The sheriff’s return is prima facie proof of service, and it can be overcome only by clear and convincing evidence. (Aetna Casualty & Surety Co. v. Sanders (1973), 15 Ill. App. 3d 573, 305 N.E.2d 25; Isaacs v. Shoreland Hotel (1963), 40 Ill. App. 2d 108, 188 N.E.2d 776.) We believe, however, that defendant in the present case met her burden of overcoming that presumption of service by clear and convincing proof.
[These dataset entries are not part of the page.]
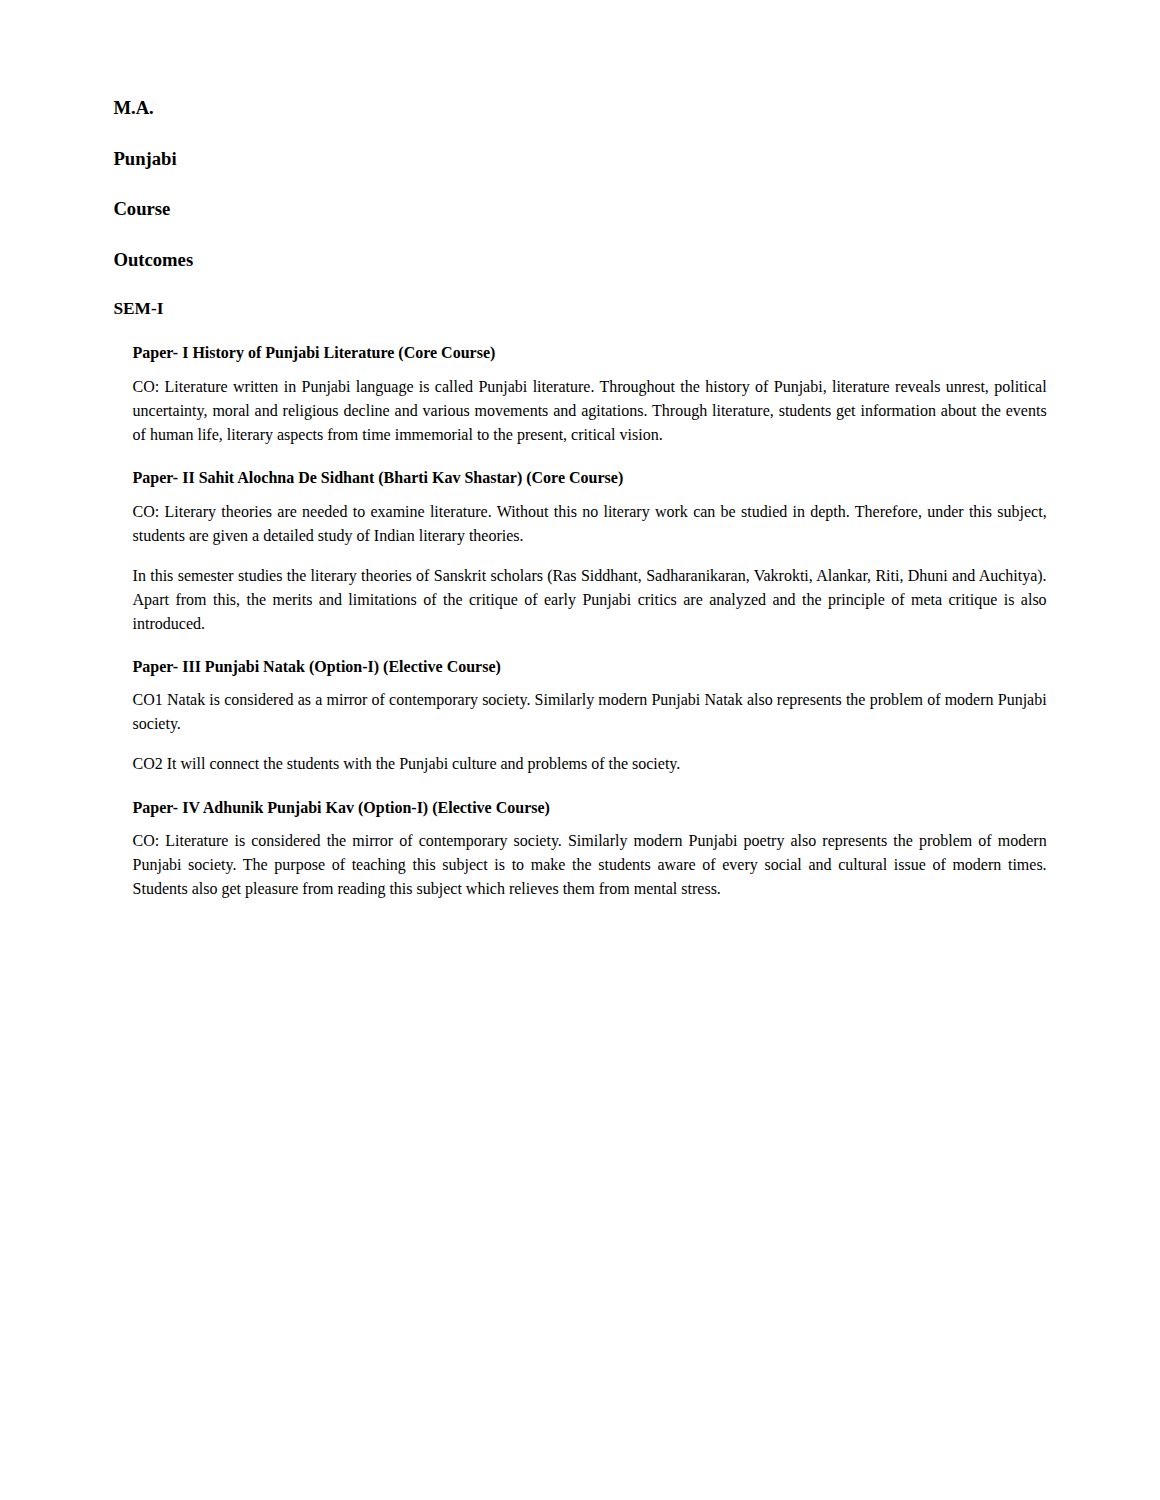M.A.
Punjabi
Course
Outcomes
SEM-I
Paper- I History of Punjabi Literature (Core Course)
CO: Literature written in Punjabi language is called Punjabi literature. Throughout the history of Punjabi, literature reveals unrest, political uncertainty, moral and religious decline and various movements and agitations. Through literature, students get information about the events of human life, literary aspects from time immemorial to the present, critical vision.
Paper- II Sahit Alochna De Sidhant (Bharti Kav Shastar) (Core Course)
CO: Literary theories are needed to examine literature. Without this no literary work can be studied in depth. Therefore, under this subject, students are given a detailed study of Indian literary theories.
In this semester studies the literary theories of Sanskrit scholars (Ras Siddhant, Sadharanikaran, Vakrokti, Alankar, Riti, Dhuni and Auchitya). Apart from this, the merits and limitations of the critique of early Punjabi critics are analyzed and the principle of meta critique is also introduced.
Paper- III Punjabi Natak (Option-I) (Elective Course)
CO1 Natak is considered as a mirror of contemporary society. Similarly modern Punjabi Natak also represents the problem of modern Punjabi society.
CO2 It will connect the students with the Punjabi culture and problems of the society.
Paper- IV Adhunik Punjabi Kav (Option-I) (Elective Course)
CO: Literature is considered the mirror of contemporary society. Similarly modern Punjabi poetry also represents the problem of modern Punjabi society. The purpose of teaching this subject is to make the students aware of every social and cultural issue of modern times. Students also get pleasure from reading this subject which relieves them from mental stress.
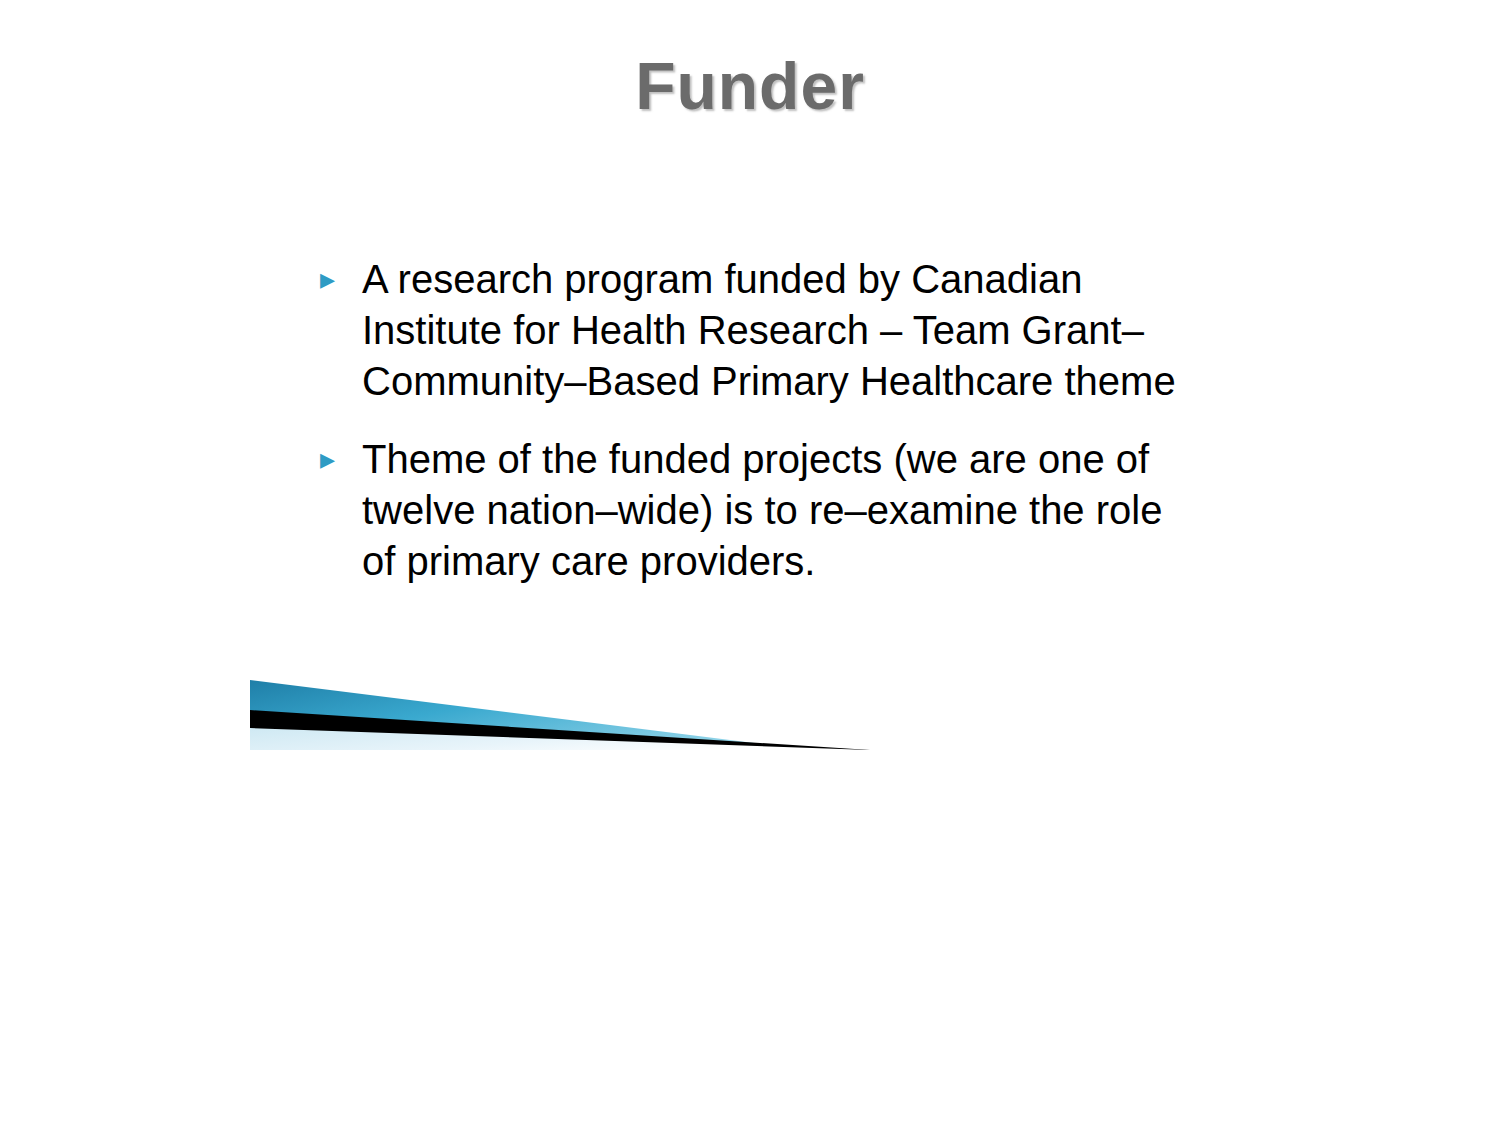Funder
A research program funded by Canadian Institute for Health Research – Team Grant– Community–Based Primary Healthcare theme
Theme of the funded projects (we are one of twelve nation–wide) is to re–examine the role of primary care providers.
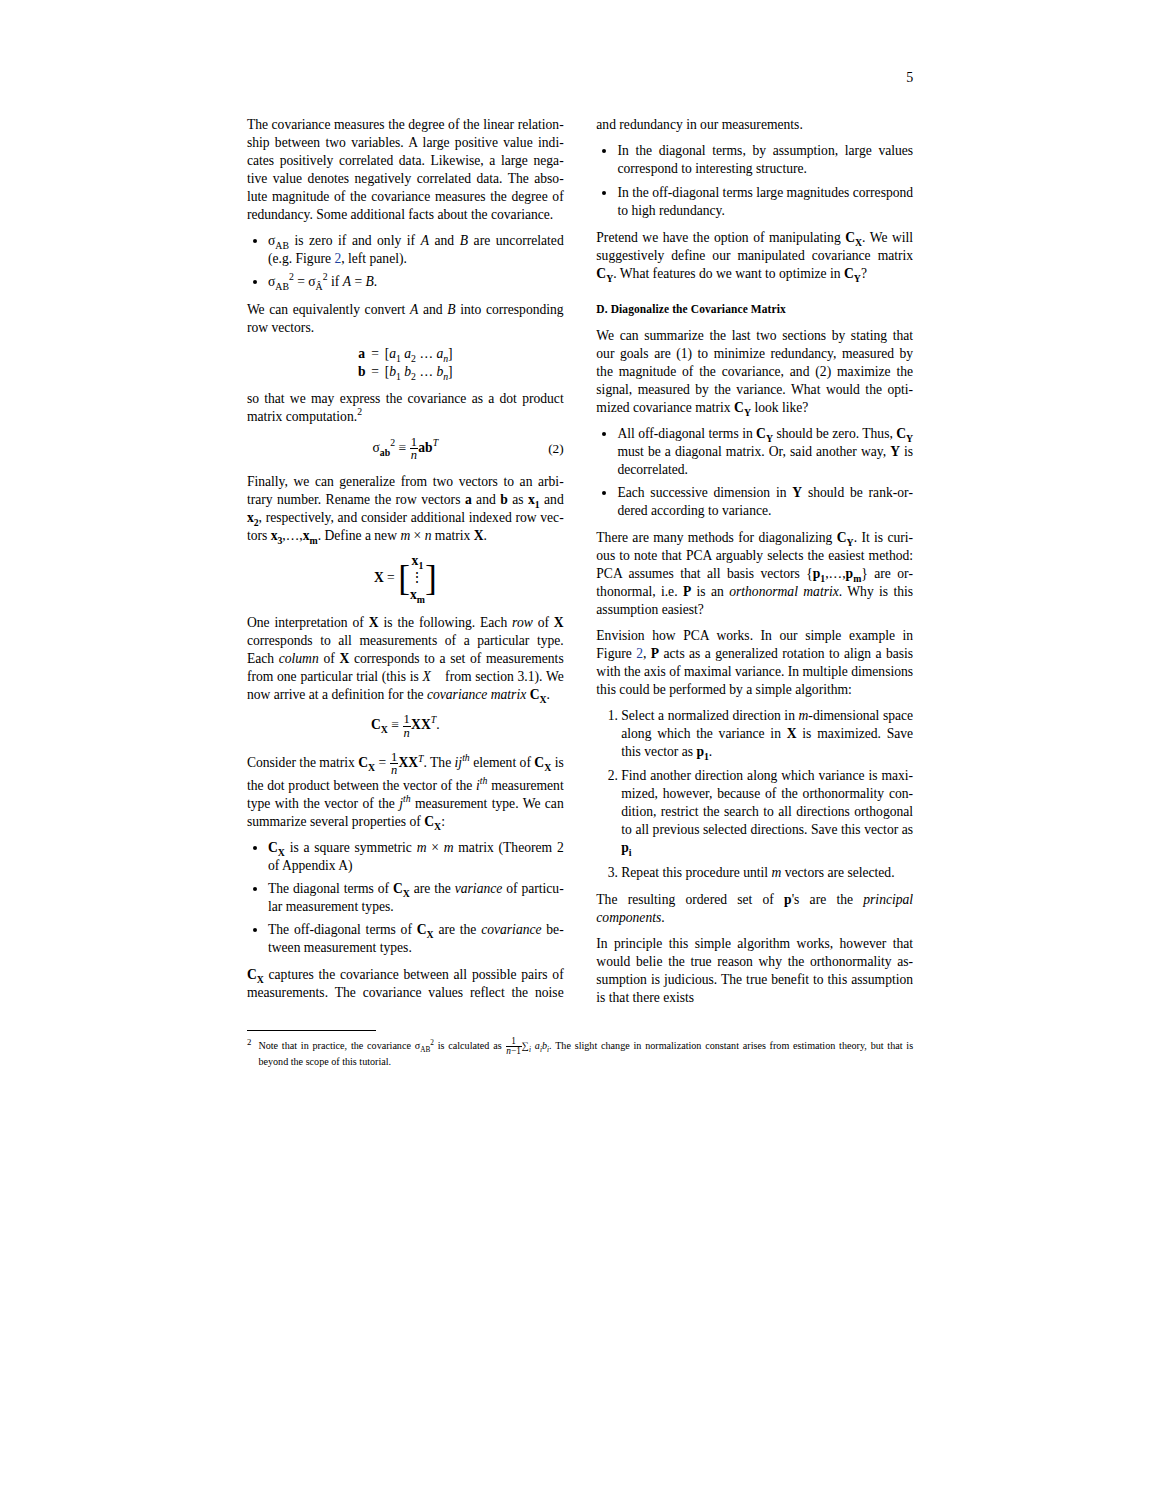5
The covariance measures the degree of the linear relationship between two variables. A large positive value indicates positively correlated data. Likewise, a large negative value denotes negatively correlated data. The absolute magnitude of the covariance measures the degree of redundancy. Some additional facts about the covariance.
σAB is zero if and only if A and B are uncorrelated (e.g. Figure 2, left panel).
σAB2 = σÂ2 if A = B.
We can equivalently convert A and B into corresponding row vectors.
| a | = | [ a 1 a 2 … a n ] |
| b | = | [ b 1 b 2 … b n ] |
so that we may express the covariance as a dot product matrix computation.2
σab2 ≡ 1 n abT (2)
Finally, we can generalize from two vectors to an arbitrary number. Rename the row vectors a and b as x1 and x2, respectively, and consider additional indexed row vectors x3,…,xm. Define a new m × n matrix X.
X = [x1
⋮
xm]
One interpretation of X is the following. Each row of X corresponds to all measurements of a particular type. Each column of X corresponds to a set of measurements from one particular trial (this is X⃗ from section 3.1). We now arrive at a definition for the covariance matrix CX.
CX ≡ 1 n XXT.
Consider the matrix CX = 1 n XXT. The ijth element of CX is the dot product between the vector of the ith measurement type with the vector of the jth measurement type. We can summarize several properties of CX:
CX is a square symmetric m × m matrix (Theorem 2 of Appendix A)
The diagonal terms of CX are the variance of particular measurement types.
The off-diagonal terms of CX are the covariance between measurement types.
CX captures the covariance between all possible pairs of measurements. The covariance values reflect the noise and redundancy in our measurements.
In the diagonal terms, by assumption, large values correspond to interesting structure.
In the off-diagonal terms large magnitudes correspond to high redundancy.
Pretend we have the option of manipulating CX. We will suggestively define our manipulated covariance matrix CY. What features do we want to optimize in CY?
D. Diagonalize the Covariance Matrix
We can summarize the last two sections by stating that our goals are (1) to minimize redundancy, measured by the magnitude of the covariance, and (2) maximize the signal, measured by the variance. What would the optimized covariance matrix CY look like?
All off-diagonal terms in CY should be zero. Thus, CY must be a diagonal matrix. Or, said another way, Y is decorrelated.
Each successive dimension in Y should be rank-ordered according to variance.
There are many methods for diagonalizing CY. It is curious to note that PCA arguably selects the easiest method: PCA assumes that all basis vectors {p1,…,pm} are orthonormal, i.e. P is an orthonormal matrix. Why is this assumption easiest?
Envision how PCA works. In our simple example in Figure 2, P acts as a generalized rotation to align a basis with the axis of maximal variance. In multiple dimensions this could be performed by a simple algorithm:
Select a normalized direction in m-dimensional space along which the variance in X is maximized. Save this vector as p1.
Find another direction along which variance is maximized, however, because of the orthonormality condition, restrict the search to all directions orthogonal to all previous selected directions. Save this vector as pi
Repeat this procedure until m vectors are selected.
The resulting ordered set of p's are the principal components.
In principle this simple algorithm works, however that would belie the true reason why the orthonormality assumption is judicious. The true benefit to this assumption is that there exists
2 Note that in practice, the covariance σAB2 is calculated as 1 n−1∑i aibi. The slight change in normalization constant arises from estimation theory, but that is beyond the scope of this tutorial.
All the evidence presented on behalf of defendant as to lack of service was uncontradicted and unchallenged. Defendant and three witnesses testified in some detail that she was out of Chicago when she was alleged to have been served. On the date of the purported service, substantial evidence was adduced that she was visiting a hospital in St. Louis, Missouri. It was undisputed that defendant lived alone and that her apartment was vacant when she left the city. The sheriff’s return showed that service was had on a 26-year-old woman, while defendant, in fact, was 41 years old at the time. Additionally, a family with the same name as defendant and having three women in their twenties lived across the hall from defendant. When all the evidence offered by defendant is considered, we believe the trial court erred in holding that the presumption of valid service was not overcome by clear and convincing proof.

For the foregoing reasons, the order of the circuit court of Cook County denying defendant’s motion to vacate the default judgment is reversed. The special appearance heretofore filed by defendant is ordered to stand as a general appearance, and the cause is remanded for further proceedings.

Reversed and remanded.

SIMON, P. J, and McGILLICUDDY, J., concur.